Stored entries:
· · ·
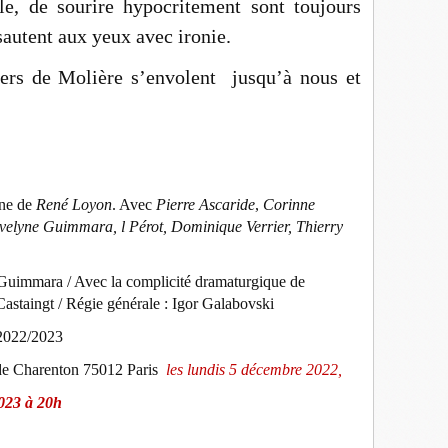
le, de sourire hypocritement sont toujours
sautent aux yeux avec ironie.
 vers de Molière s’envolent jusqu’à nous et
ène de
René Loyon
. Avec
Pierre Ascaride
,
Corinne
velyne Guimmara, l Pérot, Dominique Verrier, Thierry
e Guimmara / Avec la complicité dramaturgique de
astaingt / Régie générale : Igor Galabovski
 2022/2023
de Charenton 75012 Paris
les lundis 5 décembre 2022,
2023 à 20h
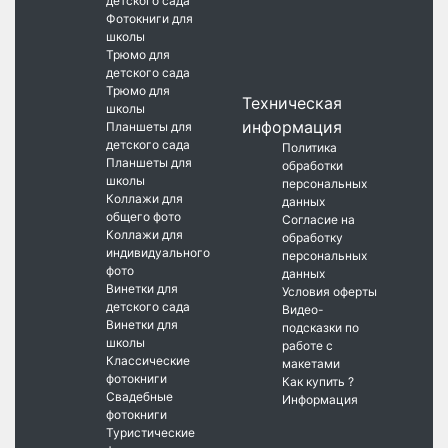
детского сада
Фотокниги для
школы
Трюмо для
детского сада
Трюмо для
Техническая
школы
информация
Планшеты для
детского сада
Политика
Планшеты для
обработки
школы
персональных
Коллажи для
данных
общего фото
Согласие на
Коллажи для
обработку
индивидуального
персональных
фото
данных
Винетки для
Условия оферты
детского сада
Видео-
Винетки для
подсказки по
школы
работе с
Классические
макетами
фотокниги
Как купить ?
Свадебные
Информация
фотокниги
Туристические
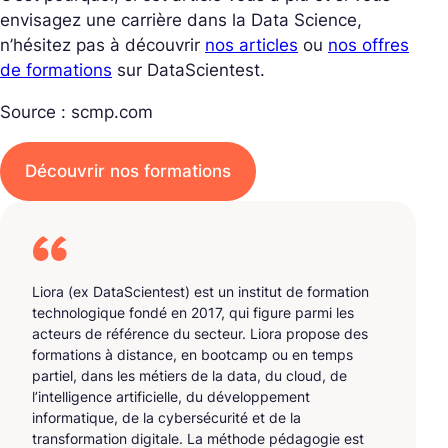
envisagez une carrière dans la Data Science,
n’hésitez pas à découvrir
nos articles
ou
nos offres
de formations
sur DataScientest.
Source : scmp.com
Découvrir nos formations
Liora (ex DataScientest) est un institut de formation
technologique fondé en 2017, qui figure parmi les
acteurs de référence du secteur. Liora propose des
formations à distance, en bootcamp ou en temps
partiel, dans les métiers de la data, du cloud, de
l’intelligence artificielle, du développement
informatique, de la cybersécurité et de la
transformation digitale. La méthode pédagogie est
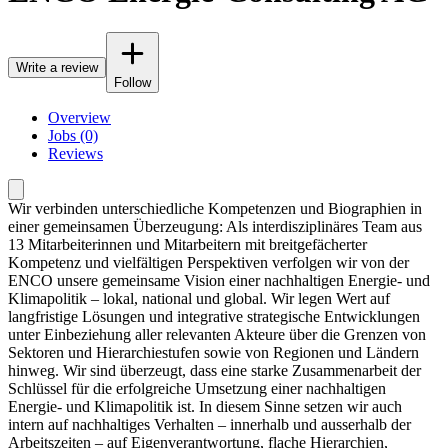
Write a review
Follow
Overview
Jobs (0)
Reviews
Wir verbinden unterschiedliche Kompetenzen und Biographien in
einer gemeinsamen Überzeugung: Als interdisziplinäres Team aus
13 Mitarbeiterinnen und Mitarbeitern mit breitgefächerter
Kompetenz und vielfältigen Perspektiven verfolgen wir von der
ENCO unsere gemeinsame Vision einer nachhaltigen Energie- und
Klimapolitik – lokal, national und global. Wir legen Wert auf
langfristige Lösungen und integrative strategische Entwicklungen
unter Einbeziehung aller relevanten Akteure über die Grenzen von
Sektoren und Hierarchiestufen sowie von Regionen und Ländern
hinweg. Wir sind überzeugt, dass eine starke Zusammenarbeit der
Schlüssel für die erfolgreiche Umsetzung einer nachhaltigen
Energie- und Klimapolitik ist. In diesem Sinne setzen wir auch
intern auf nachhaltiges Verhalten – innerhalb und ausserhalb der
Arbeitszeiten – auf Eigenverantwortung, flache Hierarchien,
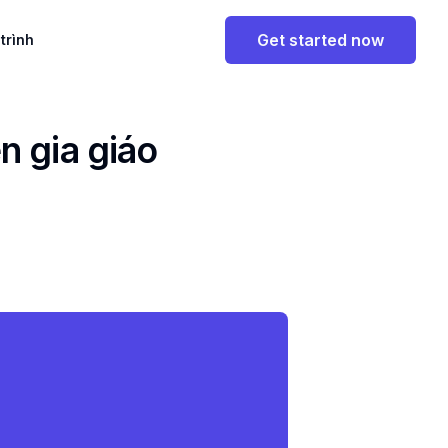
Get started now
 trình
n gia giáo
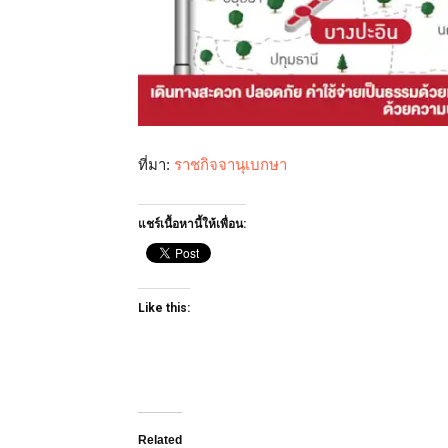
ที่มา:
ราชกิจจานุเบกษา
แชร์เนื้อหานี้ให้เพื่อน:
Like this:
Related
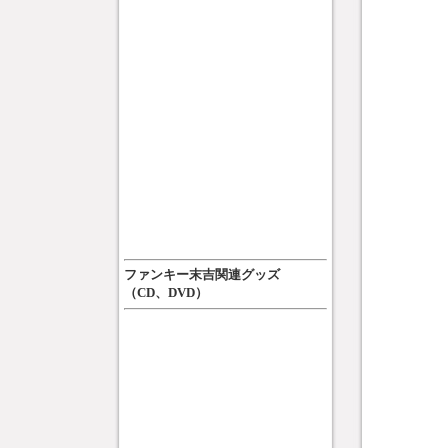
ファンキー末吉関連グッズ
（CD、DVD）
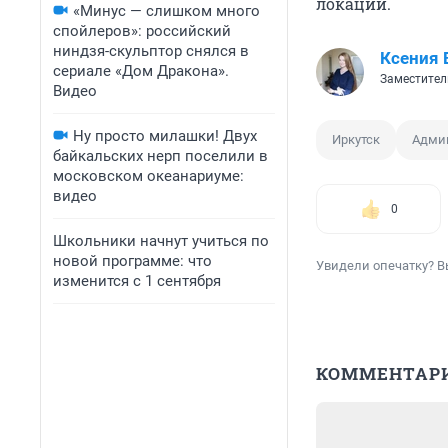
локаций.
«Минус — слишком много
спойлеров»: российский
ниндзя-скульптор снялся в
Ксения 
сериале «Дом Дракона».
Заместител
Видео
Ну просто милашки! Двух
Иркутск
Админ
байкальских нерп поселили в
московском океанариуме:
видео
0
Школьники начнут учиться по
новой программе: что
Увидели опечатку? В
изменится с 1 сентября
КОММЕНТАР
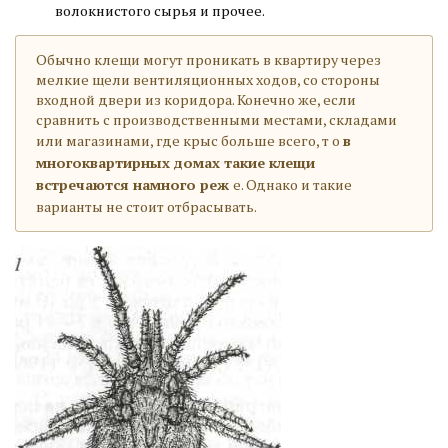
волокнистого сырья и прочее.
Обычно клещи могут проникать в квартиру через
мелкие щели вентиляционных ходов, со стороны
входной двери из коридора. Конечно же, если
сравнить с производственными местами, складами
или магазинами, где крыс больше всего, т
о
в
многоквартирных домах такие клещи
встречаются намного реж
е. Однако и такие
варианты не стоит отбрасывать.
· · ·
Find each line above that contains "Guimmara", and copy those lines.

velyne Guimmara, l Pérot, Dominique Verrier, Thierry
e Guimmara / Avec la complicité dramaturgique de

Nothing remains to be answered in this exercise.